Задание >> Перепишите дословно фрагмент текста страницы, начиная со слов «Кстати, тогда я» и до слов «где-нибудь найти комнату.» включительно.

Кстати, тогда я написала стишок, принесший мне ту жалкую славу, которая только и может быть у жалкого русского поэта. Стишок начинается со слов: "Погиб поэт. Точнее – он подох". Самое смешное во всей этой истории, что тогда в первый и последний раз в жизни моим творчеством заинтересовался Рейн. Он нашел меня и сказал: "Ну ты даешь"! Смешно. Он был очень недоволен.

А помнишь ли ты свое первое визуальное впечатление от Нью-Йорка?

Да, это был Гарлем. Первое место в Нью-Йорке, где я оказалась со своим тогдашним спутником. Я абсолютно не понимала, что это такое. Всякий контекст отсутствовал. Мне это место показалось невероятно красивым. Там было пусто. Это был довольно серьезный Гарлем, и оказались мы там ночью. При этом мой спутник стучал в двери и спрашивал, нельзя ли где-нибудь найти комнату.

И что же ему отвечали?

В итоге он ее нашел (точнее, какой-то Bed & Breakfast). Как в сказке!

А потом?

Строки данных >>
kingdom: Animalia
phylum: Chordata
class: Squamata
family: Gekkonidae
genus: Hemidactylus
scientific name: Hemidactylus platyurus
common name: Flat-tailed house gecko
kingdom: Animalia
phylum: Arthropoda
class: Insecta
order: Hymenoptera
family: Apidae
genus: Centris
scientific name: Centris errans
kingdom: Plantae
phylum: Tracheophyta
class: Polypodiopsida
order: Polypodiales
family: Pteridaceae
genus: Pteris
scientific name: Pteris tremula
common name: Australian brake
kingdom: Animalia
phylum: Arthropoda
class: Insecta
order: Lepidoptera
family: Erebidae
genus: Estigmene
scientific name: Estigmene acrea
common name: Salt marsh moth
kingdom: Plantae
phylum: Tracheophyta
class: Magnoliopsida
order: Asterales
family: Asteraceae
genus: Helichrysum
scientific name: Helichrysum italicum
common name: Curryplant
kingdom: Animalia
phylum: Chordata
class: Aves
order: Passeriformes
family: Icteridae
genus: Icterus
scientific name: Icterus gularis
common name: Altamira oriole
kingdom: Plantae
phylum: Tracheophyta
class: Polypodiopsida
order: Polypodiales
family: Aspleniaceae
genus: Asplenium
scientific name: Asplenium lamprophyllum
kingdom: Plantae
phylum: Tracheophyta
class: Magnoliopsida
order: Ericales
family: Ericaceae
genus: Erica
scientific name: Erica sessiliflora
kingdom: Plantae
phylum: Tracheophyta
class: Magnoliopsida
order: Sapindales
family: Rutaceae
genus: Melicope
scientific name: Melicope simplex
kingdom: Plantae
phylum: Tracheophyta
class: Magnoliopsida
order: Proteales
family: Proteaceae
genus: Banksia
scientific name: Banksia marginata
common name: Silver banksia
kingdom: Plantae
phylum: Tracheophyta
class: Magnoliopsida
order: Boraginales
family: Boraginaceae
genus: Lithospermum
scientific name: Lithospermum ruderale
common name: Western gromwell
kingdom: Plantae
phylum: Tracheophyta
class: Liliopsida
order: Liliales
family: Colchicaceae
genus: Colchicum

Ответ на задание >>
Кстати, тогда я написала стишок, принесший мне ту жалкую славу, которая только и может быть у жалкого русского поэта. Стишок начинается со слов: "Погиб поэт. Точнее – он подох". Самое смешное во всей этой истории, что тогда в первый и последний раз в жизни моим творчеством заинтересовался Рейн. Он нашел меня и сказал: "Ну ты даешь"! Смешно. Он был очень недоволен.

А помнишь ли ты свое первое визуальное впечатление от Нью-Йорка?

Да, это был Гарлем. Первое место в Нью-Йорке, где я оказалась со своим тогдашним спутником. Я абсолютно не понимала, что это такое. Всякий контекст отсутствовал. Мне это место показалось невероятно красивым. Там было пусто. Это был довольно серьезный Гарлем, и оказались мы там ночью. При этом мой спутник стучал в двери и спрашивал, нельзя ли где-нибудь найти комнату.